(Einträge im Annotationsdatensatz)
-=-=-=-=-
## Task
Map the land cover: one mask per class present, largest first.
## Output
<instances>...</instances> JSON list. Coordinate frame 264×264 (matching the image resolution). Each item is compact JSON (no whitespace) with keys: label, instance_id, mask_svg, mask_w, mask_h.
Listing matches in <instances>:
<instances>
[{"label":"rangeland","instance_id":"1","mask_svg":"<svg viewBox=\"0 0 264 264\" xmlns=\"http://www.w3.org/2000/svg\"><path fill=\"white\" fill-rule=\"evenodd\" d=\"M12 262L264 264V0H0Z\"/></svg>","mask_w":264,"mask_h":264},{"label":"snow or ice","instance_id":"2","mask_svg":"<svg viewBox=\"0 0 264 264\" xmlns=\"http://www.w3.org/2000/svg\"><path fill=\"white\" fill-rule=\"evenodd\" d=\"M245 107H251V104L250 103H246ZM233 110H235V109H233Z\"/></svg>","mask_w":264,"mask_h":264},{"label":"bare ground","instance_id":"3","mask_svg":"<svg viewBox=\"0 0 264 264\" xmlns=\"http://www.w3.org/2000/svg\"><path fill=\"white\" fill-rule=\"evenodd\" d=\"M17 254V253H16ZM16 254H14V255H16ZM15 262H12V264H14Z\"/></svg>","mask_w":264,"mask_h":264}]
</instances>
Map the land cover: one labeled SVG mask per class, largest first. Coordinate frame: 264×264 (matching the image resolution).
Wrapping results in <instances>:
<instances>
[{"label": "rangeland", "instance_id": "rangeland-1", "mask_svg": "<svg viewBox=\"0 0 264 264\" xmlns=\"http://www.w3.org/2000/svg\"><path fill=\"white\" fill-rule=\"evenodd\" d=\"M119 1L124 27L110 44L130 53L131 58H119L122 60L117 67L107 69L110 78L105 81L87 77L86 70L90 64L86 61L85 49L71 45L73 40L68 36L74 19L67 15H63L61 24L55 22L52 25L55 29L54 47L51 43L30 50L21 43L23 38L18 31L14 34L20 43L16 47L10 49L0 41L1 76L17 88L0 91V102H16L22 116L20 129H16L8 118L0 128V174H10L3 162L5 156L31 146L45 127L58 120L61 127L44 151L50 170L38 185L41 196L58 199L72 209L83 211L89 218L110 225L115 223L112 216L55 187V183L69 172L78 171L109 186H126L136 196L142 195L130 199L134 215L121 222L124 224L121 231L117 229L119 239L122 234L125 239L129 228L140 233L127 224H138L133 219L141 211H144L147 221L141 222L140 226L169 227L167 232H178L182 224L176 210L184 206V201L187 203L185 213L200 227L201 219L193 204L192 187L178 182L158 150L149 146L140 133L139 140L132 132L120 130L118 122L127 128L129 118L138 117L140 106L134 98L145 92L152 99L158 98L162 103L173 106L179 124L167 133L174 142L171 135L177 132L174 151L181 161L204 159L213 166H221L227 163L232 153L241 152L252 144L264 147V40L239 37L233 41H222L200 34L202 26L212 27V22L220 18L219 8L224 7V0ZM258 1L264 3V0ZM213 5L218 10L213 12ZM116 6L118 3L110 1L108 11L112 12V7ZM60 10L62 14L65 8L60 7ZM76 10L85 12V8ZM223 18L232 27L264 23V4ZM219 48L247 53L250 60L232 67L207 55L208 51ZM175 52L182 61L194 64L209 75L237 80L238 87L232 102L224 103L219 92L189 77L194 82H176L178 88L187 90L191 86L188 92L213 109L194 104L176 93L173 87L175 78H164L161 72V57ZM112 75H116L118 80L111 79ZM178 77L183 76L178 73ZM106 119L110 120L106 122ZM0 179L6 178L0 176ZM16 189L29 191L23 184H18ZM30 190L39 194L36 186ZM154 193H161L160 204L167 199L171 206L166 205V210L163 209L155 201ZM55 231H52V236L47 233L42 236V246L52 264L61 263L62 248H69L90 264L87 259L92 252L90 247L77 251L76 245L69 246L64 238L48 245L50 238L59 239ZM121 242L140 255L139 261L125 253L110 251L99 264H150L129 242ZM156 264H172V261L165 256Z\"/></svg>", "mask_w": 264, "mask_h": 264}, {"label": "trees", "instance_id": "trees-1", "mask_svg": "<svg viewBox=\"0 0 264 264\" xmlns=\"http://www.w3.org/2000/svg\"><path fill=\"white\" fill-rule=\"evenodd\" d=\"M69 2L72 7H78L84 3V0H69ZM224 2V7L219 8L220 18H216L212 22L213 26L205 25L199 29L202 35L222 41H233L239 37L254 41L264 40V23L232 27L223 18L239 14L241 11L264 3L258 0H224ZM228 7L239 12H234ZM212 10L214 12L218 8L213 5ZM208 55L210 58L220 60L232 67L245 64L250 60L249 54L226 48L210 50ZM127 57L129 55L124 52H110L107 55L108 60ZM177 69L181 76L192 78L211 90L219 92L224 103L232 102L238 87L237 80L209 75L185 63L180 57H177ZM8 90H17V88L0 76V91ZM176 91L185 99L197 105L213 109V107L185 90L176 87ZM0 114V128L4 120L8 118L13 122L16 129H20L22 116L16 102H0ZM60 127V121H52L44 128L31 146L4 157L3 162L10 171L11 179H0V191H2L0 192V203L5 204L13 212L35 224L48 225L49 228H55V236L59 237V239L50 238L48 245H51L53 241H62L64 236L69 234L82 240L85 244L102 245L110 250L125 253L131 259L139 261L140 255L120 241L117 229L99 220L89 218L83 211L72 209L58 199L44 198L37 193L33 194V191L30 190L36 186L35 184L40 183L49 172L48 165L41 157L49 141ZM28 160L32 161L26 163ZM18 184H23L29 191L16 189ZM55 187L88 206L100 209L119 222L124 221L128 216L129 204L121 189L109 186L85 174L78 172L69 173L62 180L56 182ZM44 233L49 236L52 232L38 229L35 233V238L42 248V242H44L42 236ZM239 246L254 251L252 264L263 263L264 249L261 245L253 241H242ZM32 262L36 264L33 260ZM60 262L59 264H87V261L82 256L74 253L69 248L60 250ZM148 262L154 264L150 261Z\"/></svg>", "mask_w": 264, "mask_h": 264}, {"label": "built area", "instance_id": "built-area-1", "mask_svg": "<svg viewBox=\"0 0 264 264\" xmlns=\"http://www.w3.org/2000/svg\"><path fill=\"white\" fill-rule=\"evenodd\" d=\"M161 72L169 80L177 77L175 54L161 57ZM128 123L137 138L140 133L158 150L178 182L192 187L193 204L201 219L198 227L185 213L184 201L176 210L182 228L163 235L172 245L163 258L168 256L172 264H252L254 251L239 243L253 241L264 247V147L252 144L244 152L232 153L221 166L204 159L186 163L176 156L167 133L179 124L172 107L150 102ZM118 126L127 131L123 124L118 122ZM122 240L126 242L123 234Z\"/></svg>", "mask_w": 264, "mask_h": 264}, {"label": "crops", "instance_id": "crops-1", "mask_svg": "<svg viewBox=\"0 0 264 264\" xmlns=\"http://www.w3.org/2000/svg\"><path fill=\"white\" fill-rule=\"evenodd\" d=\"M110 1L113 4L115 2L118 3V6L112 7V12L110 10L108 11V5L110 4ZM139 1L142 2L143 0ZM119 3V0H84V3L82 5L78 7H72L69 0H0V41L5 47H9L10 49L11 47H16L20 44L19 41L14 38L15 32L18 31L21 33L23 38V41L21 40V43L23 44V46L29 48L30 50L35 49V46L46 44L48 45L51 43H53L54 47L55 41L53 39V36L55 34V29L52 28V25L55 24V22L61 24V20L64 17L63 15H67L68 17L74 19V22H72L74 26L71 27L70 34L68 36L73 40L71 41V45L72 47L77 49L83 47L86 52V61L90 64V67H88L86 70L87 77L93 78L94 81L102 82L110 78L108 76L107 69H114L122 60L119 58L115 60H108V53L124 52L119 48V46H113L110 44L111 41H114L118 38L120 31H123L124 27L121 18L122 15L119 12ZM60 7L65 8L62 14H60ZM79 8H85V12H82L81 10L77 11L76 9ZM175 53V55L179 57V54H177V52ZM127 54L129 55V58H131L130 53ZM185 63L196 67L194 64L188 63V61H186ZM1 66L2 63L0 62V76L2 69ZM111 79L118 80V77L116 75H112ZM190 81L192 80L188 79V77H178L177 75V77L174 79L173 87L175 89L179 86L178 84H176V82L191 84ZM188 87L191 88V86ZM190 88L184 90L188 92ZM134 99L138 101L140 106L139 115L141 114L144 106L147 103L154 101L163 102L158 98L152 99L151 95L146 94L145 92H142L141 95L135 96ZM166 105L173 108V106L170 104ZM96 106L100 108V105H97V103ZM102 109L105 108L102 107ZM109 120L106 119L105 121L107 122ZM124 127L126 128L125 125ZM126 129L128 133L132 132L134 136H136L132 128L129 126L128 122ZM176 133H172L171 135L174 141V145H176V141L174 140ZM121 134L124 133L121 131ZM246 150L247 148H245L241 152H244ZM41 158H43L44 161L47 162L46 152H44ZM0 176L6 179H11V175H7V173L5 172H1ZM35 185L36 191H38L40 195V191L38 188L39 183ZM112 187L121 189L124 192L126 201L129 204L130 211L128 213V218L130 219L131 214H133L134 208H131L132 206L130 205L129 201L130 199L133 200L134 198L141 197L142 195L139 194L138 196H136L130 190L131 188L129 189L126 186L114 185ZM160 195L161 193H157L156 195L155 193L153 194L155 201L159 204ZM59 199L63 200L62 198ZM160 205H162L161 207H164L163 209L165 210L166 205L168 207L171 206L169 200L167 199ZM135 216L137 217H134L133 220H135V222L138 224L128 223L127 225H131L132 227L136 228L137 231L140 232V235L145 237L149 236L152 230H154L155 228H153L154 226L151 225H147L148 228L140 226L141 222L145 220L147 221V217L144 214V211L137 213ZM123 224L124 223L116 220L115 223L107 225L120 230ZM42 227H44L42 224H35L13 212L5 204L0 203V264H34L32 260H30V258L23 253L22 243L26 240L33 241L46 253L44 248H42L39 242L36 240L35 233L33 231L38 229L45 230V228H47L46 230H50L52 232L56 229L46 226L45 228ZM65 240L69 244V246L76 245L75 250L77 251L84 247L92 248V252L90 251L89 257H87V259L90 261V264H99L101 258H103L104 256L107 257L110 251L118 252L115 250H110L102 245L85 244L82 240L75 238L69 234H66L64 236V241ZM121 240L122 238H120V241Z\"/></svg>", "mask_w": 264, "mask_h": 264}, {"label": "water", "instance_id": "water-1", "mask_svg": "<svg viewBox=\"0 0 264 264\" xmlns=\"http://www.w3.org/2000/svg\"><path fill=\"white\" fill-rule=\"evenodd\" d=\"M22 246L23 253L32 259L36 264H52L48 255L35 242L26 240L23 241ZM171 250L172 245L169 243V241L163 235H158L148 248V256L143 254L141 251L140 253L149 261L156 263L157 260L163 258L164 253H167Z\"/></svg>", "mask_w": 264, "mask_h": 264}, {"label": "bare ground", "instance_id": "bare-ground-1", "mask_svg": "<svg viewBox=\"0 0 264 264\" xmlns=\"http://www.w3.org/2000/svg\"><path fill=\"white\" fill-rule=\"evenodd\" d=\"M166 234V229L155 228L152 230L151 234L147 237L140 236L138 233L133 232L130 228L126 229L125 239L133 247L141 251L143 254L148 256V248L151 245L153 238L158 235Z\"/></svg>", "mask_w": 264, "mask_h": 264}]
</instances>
-=-=-=-=-
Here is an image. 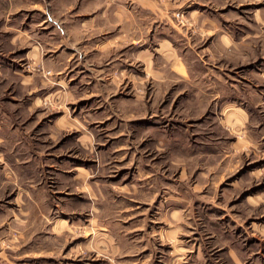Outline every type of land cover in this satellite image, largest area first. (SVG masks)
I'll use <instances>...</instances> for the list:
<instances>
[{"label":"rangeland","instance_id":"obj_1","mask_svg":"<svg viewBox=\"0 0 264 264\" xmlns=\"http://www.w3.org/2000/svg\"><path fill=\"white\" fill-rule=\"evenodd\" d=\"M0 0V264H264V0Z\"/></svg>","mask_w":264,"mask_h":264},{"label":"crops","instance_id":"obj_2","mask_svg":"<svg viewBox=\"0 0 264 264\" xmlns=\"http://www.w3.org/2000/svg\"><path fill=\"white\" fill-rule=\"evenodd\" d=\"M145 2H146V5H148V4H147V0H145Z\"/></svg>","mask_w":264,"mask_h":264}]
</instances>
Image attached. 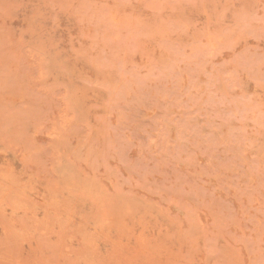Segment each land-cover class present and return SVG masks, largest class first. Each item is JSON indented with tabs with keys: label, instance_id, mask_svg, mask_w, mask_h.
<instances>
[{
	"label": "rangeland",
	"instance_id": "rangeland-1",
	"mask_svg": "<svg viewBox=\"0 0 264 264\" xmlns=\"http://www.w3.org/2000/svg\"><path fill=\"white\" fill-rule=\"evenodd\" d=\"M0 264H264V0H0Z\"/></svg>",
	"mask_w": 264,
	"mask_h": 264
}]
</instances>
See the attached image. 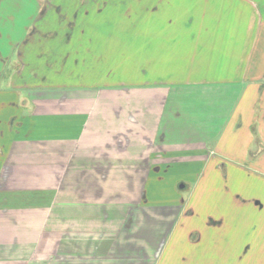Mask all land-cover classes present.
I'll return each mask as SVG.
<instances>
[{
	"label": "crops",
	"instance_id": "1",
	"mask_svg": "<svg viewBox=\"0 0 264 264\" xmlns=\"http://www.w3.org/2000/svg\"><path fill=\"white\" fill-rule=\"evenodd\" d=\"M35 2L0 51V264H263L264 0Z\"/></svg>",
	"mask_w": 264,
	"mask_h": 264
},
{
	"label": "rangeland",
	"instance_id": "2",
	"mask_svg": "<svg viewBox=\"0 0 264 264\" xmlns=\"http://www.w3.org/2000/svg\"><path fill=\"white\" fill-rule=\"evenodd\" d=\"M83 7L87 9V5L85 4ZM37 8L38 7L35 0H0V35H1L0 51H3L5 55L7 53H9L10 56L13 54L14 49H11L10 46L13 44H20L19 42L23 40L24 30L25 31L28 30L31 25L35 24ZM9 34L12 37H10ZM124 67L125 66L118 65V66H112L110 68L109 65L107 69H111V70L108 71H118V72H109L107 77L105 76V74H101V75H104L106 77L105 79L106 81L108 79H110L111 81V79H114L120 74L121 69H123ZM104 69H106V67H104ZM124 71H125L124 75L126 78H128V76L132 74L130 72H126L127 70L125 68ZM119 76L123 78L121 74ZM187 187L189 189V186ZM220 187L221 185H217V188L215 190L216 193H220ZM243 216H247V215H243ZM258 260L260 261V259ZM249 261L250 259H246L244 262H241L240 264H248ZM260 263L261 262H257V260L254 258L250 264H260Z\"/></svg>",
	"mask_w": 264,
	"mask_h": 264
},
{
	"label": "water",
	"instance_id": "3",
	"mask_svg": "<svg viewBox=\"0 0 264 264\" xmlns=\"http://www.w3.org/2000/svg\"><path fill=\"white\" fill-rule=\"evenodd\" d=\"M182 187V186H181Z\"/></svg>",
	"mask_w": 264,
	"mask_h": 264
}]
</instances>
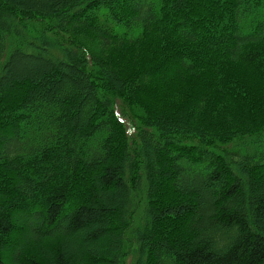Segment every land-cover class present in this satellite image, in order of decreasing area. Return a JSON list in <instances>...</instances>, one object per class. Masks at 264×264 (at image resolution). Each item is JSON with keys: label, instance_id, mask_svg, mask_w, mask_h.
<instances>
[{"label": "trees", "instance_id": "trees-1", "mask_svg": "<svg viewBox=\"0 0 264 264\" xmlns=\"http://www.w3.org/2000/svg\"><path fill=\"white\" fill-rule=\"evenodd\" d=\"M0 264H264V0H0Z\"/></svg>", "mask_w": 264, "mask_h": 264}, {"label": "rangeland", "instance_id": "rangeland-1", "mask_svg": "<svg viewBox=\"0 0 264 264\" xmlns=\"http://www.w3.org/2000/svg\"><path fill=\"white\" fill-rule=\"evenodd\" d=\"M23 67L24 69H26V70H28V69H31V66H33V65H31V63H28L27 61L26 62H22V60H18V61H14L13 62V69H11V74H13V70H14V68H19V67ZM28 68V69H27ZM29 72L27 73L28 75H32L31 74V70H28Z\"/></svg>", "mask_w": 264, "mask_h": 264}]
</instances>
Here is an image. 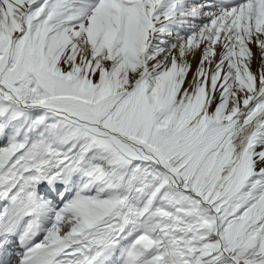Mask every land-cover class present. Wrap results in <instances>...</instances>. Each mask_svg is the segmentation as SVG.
-=-=-=-=-
● ZU LÖSENDE AUFGABE: Zeig alle Zeilen der Auflistung oben, in denen die Zeichenfolge „matching“ vorkommt. Groß- und Kleinschreibung zählt.

● ERGEBNIS DER AUFGABE:
<instances>...</instances> JSON list. Coordinate frame 264×264 (matching the image resolution). Each item is compact JSON (no whitespace) with keys: label, instance_id, mask_svg, mask_w, mask_h.
Map the land cover: one labeled SVG mask per class, largest first. Coordinate frame: 264×264 (matching the image resolution).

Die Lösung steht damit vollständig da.